* GIVEN INSTRUCTION: Please quote the text on the plant's compliance record word for word, everything from "According to a" down to "were considered moderate.".

* TEXT EXTRACT:

▼

The most recent OSHA violation at the plant was in January 2012 and concerned incomplete injury and illness logs related to contractors' work in process areas, according to OSHA records.
By definition, a satisfactory compliance classification from the commission means the plant has "generally complied with environmental regulations," according to the Texas Administrative Code.
According to a commission compliance history report, the plant has had eight findings of fact against it during the past five years, but all were considered moderate.
"In order to be considered a major finding, it has to reach a certain threshold," said Lynley Doyen, special assistant in the commission's enforcement division. "About 85 percent of our findings are rated moderate."
Thursday's flash fire could be a cause for another finding, depending on the investigation, Clawson said.
"If the cause is not corrected and a similar event occurred, then they may have future unauthorized emissions, which could impact compliance history," Clawson said.
Compliance histories are considered when issuing permits, according to the administrative code.
The findings at Formosa - the oldest from November 2008 and the most recent in December 2012 - mainly involve emissions issues.
One of the findings detailed the unauthorized discharge of 284,764 gallons of untreated wastewater that overflowed from the containment areas into Cox Creek over a five-day period in September 2010.
"Our records indicate that Formosa has completed all corrective actions required to resolve the violations and that for each of these orders, the enforcement file has been closed," said Clawson.

▲

* MATERIAL SHOWN:

▼

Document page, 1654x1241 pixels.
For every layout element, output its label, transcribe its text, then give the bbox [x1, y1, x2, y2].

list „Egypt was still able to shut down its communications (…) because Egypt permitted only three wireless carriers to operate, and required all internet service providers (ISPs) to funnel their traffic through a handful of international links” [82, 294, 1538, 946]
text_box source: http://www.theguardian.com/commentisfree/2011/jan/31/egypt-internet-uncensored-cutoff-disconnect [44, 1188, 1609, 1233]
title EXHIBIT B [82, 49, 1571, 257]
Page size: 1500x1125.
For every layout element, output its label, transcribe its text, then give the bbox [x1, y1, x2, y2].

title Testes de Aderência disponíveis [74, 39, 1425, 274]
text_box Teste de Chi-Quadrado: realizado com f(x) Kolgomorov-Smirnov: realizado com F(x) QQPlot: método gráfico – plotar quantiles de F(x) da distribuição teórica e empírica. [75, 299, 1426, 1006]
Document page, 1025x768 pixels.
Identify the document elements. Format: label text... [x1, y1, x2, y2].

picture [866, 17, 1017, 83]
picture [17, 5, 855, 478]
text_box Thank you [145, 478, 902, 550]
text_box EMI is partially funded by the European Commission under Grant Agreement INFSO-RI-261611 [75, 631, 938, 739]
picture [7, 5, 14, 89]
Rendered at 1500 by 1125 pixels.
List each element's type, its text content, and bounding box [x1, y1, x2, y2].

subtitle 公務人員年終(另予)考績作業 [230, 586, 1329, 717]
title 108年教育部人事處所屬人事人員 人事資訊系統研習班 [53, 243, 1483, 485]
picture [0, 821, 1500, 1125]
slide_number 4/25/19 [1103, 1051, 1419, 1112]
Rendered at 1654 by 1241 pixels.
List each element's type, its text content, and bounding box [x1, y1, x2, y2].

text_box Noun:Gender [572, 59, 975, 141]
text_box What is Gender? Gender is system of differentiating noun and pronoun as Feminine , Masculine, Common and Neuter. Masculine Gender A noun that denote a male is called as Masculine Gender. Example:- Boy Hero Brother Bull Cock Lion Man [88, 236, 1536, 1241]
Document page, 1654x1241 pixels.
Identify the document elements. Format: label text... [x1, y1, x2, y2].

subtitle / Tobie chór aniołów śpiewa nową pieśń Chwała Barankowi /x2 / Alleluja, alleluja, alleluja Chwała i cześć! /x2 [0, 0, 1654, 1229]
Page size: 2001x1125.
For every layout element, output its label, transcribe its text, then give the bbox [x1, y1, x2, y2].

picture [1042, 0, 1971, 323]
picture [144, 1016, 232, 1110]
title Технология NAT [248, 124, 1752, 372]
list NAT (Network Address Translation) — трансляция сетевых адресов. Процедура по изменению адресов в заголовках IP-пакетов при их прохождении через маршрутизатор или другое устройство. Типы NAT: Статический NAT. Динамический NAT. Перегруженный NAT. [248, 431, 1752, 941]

▲

* ANSWER:
According to a commission compliance history report, the plant has had eight findings of fact against it during the past five years, but all were considered moderate.